The notes are unsecured, unsubordinated debt obligations and rank equally with all other unsecured and unsubordinated indebtedness of Walgreens Boots Alliance from time to time outstanding. The notes are structurally subordinated in right of payment to all existing and future indebtedness, liabilities and other obligations of Walgreens Boots Alliance’s subsidiaries.

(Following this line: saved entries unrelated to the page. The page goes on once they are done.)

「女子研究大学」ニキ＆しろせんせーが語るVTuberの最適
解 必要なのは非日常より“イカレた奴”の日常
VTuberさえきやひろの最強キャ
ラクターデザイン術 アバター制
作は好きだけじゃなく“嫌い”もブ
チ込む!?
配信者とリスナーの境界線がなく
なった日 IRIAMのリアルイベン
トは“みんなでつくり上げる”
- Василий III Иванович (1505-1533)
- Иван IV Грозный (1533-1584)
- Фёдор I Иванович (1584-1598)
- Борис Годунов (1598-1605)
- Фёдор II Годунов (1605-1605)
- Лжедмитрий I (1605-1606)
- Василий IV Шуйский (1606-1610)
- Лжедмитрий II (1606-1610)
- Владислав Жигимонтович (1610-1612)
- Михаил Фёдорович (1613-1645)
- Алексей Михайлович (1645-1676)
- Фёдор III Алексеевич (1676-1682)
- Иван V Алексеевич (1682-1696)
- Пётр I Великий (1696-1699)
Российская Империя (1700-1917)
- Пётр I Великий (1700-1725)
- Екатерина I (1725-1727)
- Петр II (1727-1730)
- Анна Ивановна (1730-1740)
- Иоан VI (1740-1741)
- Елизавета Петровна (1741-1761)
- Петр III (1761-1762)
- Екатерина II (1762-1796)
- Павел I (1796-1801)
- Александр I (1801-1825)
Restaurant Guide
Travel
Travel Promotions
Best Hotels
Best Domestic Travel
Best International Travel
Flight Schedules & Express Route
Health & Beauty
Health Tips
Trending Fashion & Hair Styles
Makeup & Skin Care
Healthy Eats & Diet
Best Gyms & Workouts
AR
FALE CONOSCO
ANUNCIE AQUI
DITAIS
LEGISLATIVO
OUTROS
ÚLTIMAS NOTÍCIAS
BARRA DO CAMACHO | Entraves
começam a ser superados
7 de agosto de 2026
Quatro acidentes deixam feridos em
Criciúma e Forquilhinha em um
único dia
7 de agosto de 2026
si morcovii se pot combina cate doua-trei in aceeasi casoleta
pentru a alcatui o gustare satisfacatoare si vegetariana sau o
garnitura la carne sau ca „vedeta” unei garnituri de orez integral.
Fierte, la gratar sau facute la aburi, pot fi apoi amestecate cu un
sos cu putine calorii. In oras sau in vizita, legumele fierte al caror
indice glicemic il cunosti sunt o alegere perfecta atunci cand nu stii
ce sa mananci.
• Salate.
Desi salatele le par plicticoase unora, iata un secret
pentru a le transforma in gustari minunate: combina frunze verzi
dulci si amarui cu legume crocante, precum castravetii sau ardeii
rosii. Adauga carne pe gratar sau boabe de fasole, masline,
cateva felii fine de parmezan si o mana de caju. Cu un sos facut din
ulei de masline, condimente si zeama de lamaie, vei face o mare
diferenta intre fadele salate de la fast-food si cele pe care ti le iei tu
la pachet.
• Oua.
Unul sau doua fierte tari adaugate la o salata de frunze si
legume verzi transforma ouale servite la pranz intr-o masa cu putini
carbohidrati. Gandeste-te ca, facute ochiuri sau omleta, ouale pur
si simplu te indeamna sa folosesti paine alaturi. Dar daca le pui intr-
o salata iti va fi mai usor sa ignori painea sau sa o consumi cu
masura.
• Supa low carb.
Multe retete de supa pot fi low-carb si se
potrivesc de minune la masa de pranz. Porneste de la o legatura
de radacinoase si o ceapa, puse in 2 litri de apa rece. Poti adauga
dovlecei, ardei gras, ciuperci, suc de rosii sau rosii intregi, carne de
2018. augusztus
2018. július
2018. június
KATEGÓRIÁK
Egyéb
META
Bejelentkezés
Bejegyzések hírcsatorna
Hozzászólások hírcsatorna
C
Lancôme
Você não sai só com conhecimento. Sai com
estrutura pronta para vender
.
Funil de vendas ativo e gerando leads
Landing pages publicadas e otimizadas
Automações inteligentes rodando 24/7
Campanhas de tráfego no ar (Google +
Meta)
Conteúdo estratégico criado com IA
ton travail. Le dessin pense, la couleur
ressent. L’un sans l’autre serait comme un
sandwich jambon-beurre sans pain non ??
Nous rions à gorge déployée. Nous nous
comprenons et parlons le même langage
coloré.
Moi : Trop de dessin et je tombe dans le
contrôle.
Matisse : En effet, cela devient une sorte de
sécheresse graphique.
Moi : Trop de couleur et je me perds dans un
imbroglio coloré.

Total issuance costs relating to the notes, including underwriting discounts and fees, were an estimated $32 million.

As a result of the issuance of the notes and receipt of proceeds therefrom, on June 1, 2016, Walgreens Boots Alliance reduced its commitment under the Bridge Credit Agreement by $5,956,593,000 to $1,843,407,000; provided that Walgreens Boots Alliance may increase the commitments under the Bridge Credit Agreement at any time prior to the funding of the loans thereunder by up to $2.0 billion, subject to obtaining commitments from existing lenders and/or new lenders selected by Walgreens Boots Alliance and reasonably acceptable to the administrative agent.